DIRECTIVE A:
Reproduce the lines of the rows from the line containing "genus: Phelipanche" down to the line containing "phylum: Bryophyta", with both of those lines included.
## start QUOTED TEXT
Let $M = \struct{S, \mathscr I}$ be a matroid.

Let $X \in \mathscr I$.

Let $x \in S : x \notin X$.

Let $X \cup \set x$ be dependent.


Let $A \in \mathscr I$ such that $A \subseteq X \cup \set x$.


Then:

$\size A \le \size X$


Proof

Case 1: $x \in A$

Let $x \in A$.

We have:

\(\displaystyle A \setminus \set x\) \(\subseteq\) \(\displaystyle \paren {X \cup \set x} \setminus \set x\) Set Difference over Subset
\(\displaystyle \) \(=\) \(\displaystyle \paren {X \setminus \set x} \cup \paren {\set x \setminus \set x}\) Set Difference is Right Distributive over Union
\(\displaystyle \) \(=\) \(\displaystyle X \cup \paren {\set x \setminus \set x}\) Set Difference with Disjoint Set
\(\displaystyle \) \(=\) \(\displaystyle X \cup \O\) Set Difference with Superset is Empty Set
\(\displaystyle \) \(=\) \(\displaystyle X\) Union with Empty Set


Aiming for a contradiction, suppose:

$A \setminus \set x = X$

Then:

\(\displaystyle X \cup \set x\) \(=\) \(\displaystyle \paren {A \setminus \set x} \cup \set x\)
\(\displaystyle \) \(=\) \(\displaystyle A\) Set Difference Union Second Set is Union

So:

$X \cup \set x$ is independent.

This contradicts:

$X \cup \set x$ is dependent.


So:

$A \setminus \set x \subsetneq X$

Then:

\(\displaystyle \size X\) \(>\) \(\displaystyle \size {A \setminus \set x}\) Cardinality of Proper Subset of Finite Set
\(\displaystyle \) \(=\) \(\displaystyle \size A - \size {\set x}\) Cardinality of Set Difference with Subset
\(\displaystyle \) \(=\) \(\displaystyle \size A - 1\) Cardinality of Singleton

So:

$\size A \le \size X$

$\Box$


Case 2: $x \notin A$

Let $x \notin A$.
## end QUOTED TEXT
## start MATERIAL SHOWN
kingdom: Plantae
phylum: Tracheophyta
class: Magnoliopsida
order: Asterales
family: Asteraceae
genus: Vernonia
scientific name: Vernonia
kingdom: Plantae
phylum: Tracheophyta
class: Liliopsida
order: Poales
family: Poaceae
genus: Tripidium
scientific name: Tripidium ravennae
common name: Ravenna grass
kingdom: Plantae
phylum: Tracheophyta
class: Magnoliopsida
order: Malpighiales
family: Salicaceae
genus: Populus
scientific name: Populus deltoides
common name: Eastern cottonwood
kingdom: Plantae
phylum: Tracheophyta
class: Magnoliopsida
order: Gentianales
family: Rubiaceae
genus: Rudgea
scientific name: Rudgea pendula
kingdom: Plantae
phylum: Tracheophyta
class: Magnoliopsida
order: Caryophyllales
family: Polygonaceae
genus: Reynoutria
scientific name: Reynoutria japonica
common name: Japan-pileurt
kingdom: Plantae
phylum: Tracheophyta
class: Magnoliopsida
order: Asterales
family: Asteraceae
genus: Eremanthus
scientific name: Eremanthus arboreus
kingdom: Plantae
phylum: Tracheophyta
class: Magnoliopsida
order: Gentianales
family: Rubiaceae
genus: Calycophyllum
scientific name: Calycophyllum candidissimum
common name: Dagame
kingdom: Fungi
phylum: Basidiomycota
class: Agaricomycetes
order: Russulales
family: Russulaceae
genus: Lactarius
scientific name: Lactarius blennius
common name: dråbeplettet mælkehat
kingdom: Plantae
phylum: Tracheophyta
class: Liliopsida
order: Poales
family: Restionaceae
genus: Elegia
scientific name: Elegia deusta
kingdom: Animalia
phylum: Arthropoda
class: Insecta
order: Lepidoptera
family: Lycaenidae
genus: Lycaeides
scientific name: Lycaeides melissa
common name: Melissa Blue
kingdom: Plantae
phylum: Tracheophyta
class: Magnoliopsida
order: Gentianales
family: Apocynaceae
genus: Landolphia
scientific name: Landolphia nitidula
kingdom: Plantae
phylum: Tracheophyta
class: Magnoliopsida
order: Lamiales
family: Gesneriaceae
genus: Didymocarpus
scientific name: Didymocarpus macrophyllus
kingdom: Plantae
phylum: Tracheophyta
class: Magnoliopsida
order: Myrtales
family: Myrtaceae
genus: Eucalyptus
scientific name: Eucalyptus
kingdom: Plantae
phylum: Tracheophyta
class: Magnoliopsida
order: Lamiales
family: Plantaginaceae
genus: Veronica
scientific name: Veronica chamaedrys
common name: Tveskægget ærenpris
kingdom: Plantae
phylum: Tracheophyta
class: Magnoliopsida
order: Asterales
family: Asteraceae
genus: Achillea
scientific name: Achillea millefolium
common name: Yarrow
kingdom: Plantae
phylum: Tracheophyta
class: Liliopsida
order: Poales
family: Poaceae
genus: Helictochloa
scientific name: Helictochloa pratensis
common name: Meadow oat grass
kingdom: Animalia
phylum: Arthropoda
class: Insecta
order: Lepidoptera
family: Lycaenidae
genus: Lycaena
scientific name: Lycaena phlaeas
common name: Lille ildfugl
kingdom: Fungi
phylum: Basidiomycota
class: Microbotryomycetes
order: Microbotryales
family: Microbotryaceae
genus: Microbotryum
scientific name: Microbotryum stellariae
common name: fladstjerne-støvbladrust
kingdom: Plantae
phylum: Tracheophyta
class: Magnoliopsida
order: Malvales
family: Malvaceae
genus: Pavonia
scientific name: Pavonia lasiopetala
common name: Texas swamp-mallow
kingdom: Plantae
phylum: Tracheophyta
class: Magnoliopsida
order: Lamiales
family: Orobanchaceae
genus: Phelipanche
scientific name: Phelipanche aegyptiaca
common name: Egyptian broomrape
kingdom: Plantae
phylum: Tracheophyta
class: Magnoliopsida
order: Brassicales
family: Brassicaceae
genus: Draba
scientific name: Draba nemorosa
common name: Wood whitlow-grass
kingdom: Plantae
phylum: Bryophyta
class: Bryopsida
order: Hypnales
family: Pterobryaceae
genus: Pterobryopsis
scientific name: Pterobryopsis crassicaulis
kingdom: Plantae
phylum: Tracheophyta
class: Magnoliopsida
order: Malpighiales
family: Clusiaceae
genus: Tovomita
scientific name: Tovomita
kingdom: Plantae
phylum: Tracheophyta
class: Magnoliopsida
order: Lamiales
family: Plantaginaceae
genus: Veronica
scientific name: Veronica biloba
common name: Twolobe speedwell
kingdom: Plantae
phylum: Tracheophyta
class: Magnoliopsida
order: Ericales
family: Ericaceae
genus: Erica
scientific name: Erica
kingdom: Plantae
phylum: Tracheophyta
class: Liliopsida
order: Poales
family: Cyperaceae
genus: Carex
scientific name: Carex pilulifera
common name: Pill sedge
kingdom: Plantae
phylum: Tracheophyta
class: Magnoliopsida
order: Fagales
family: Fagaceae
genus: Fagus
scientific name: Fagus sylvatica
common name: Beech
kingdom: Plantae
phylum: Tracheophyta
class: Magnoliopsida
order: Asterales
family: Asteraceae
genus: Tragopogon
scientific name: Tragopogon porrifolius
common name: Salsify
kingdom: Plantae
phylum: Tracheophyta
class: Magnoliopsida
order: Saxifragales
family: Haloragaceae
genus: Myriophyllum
## end MATERIAL SHOWN
DIRECTIVE B:
Based on the matroid proof, mark each statement yes or no and quote the deciding words: (i) The first case of the proof takes x to be an element of A. (ii) The proof supposes that A with x removed equals X in order to reach a contradiction. (iii) The union of X and the set containing x is taken to be independent at the outset.

CORRECT RESPONSE A:
genus: Phelipanche
scientific name: Phelipanche aegyptiaca
common name: Egyptian broomrape
kingdom: Plantae
phylum: Tracheophyta
class: Magnoliopsida
order: Brassicales
family: Brassicaceae
genus: Draba
scientific name: Draba nemorosa
common name: Wood whitlow-grass
kingdom: Plantae
phylum: Bryophyta

CORRECT RESPONSE B:
(i) Yes: "Case 1: $x \in A$"
(ii) Yes: "Aiming for a contradiction, suppose:" followed by "$A \setminus \set x = X$"
(iii) No: "Let $X \cup \set x$ be dependent."